Prep your data¶
To prep your data using DataRobot Data Prep, you start by importing your data. You can import a local dataset or you can connect to an external data source. This quickstart walks you through importing a local dataset.
To complete the quickstart, you first log in to DataRobot Data Prep. Once you log in, complete these steps:
- Add data to your library.
- Start a project.
- Prep your data in a project.
- Publish your data as an AnswerSet—a snapshot of your prepped data.
- Export your prepped data.
Add data to your Data Prep library¶
In this quickstart, you will import a local dataset into your library. You can also import the data directly into a project and you can import data from external data sources. To learn about these other options for importing, see Work with datasets.
In DataRobot Data Prep, select Library on the top left.
On the top of the Library page, click + import.
Click Upload local file.
Browse for the file or drag the file to the drag-and-drop area.
Check the preview of the dataset in the lower right.
If your data looks correct, click Finish on the top right.
Data Prep imports your dataset into the library and you can begin prepping it.
Start a Data Prep project¶
You can start a new project from:
- The Library page, where you select the dataset you want to use as the starting point for your project.
- The Projects page, where you start with an empty project and then add your data to it.
Start a new project from the library¶
- Select Library on the top left.
Locate the dataset you uploaded and click Create Project.
In the Start a new Project dialog, enter the project Name and an optional Description.
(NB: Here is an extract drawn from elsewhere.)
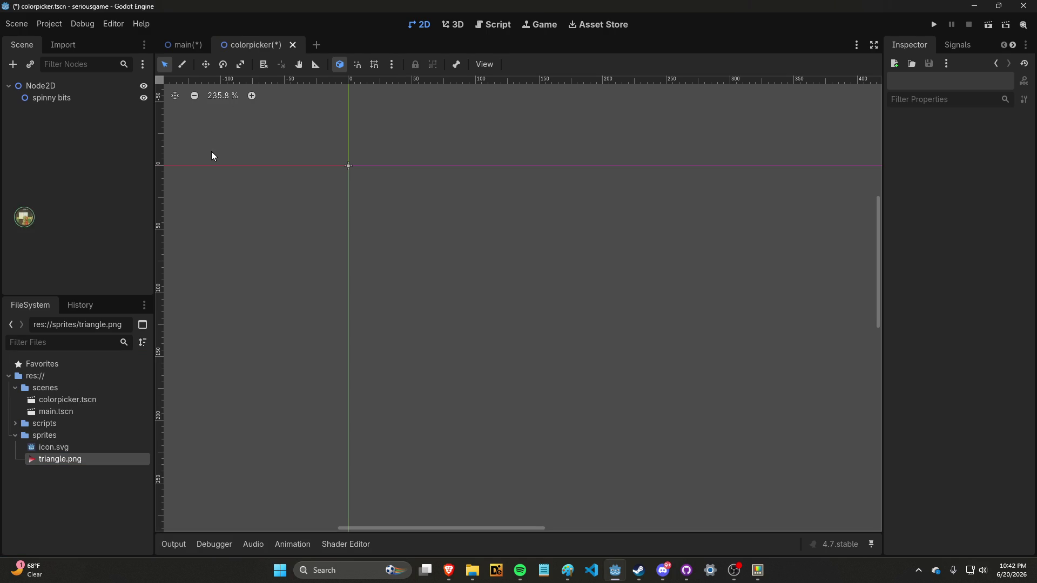
{"action": "key", "text": "ctrl+s"}
Add a Sprite2D child under spinny bits and give it the triangle.png texture.
{"action": "right_click", "coordinate": [63, 100]}
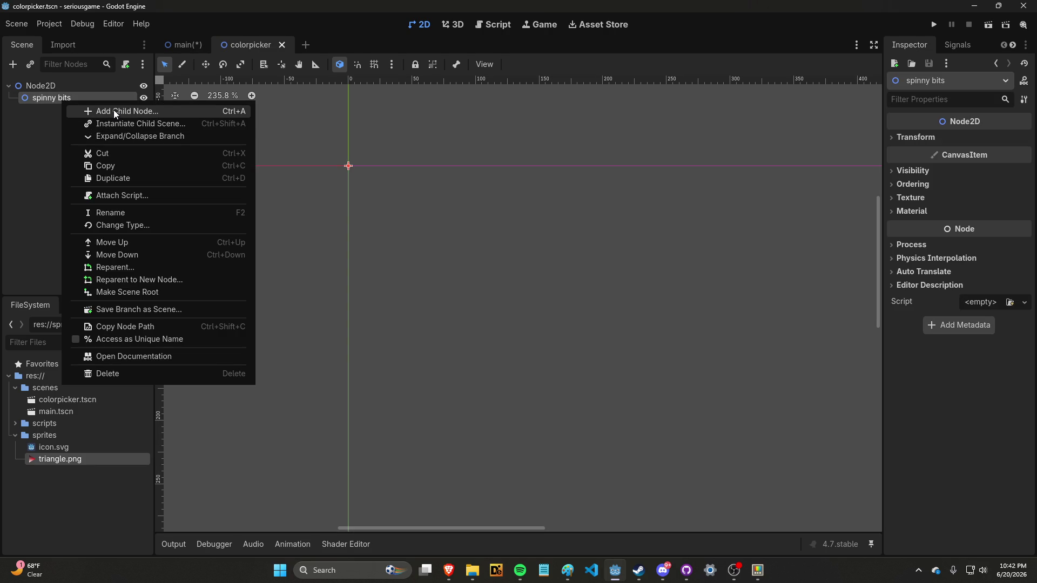
{"action": "left_click", "coordinate": [113, 109]}
{"action": "type", "text": "sprite"}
Start a new project from the Projects page¶
Rather than starting a project from the library, you can instead start from the Projects page:
- Select Projects on the top left.
On the top of the Library page, click + add.
Enter the project Name and an optional Description.
Click Save and Open.
Prep your data¶
Once you have started your project, you can begin prepping your data on the project preparation page.
Use the project Tools bar on the left to clean and transform your data:
See Work with project tools for detailed instructions.
Select the menu at the top of each column to apply column operations:
See Work with column data for detailed instructions.
To view, rearrange, and mute your data prep steps, you can use the Steps tool:
See Work with steps for detailed instructions.
Publish an AnswerSet¶
When you're ready to save and share the data you prepped, you can publish it to the library as an AnswerSet. An AnswerSet is like a dataset but it is the published result of your data prep. Once published, you can reuse the AnswerSet in other projects or export the AnswerSet to share with other applications.
To publish an AnswerSet for a project:
Click steps in the Tools bar.
The Steps pane opens.
Click the step you want to publish an AnswerSet from.
Data Prep defaults to the last step in the project, which is the step at the top.
At the top of the Steps pane, click Publish.
The Publish AnswerSet to Library window appears.
Enter a name for the AnswerSet in the Name field and an optional Description, then click Publish.
Data Prep publishes the AnswerSet to the library. The "Publishing AnswerSet" message appears.
Click Show in Library to view the AnswerSet in the library.
The AnswerSet includes the steps up to and including the step you selected.
Export your prepped data¶
You can export datasets and AnswerSets locally or to a connected data source. These steps show how to download a local copy of a previously published AnswerSet.
On the Library page, hover your mouse over the AnswerSet you want to export and click Export.
In the Exporting page, click Download locally.
In the Export Settings page, click Export.
The AnswerSet is downloaded to your computer as a CSV file. The Export Logs page appears.
See Export datasets for details.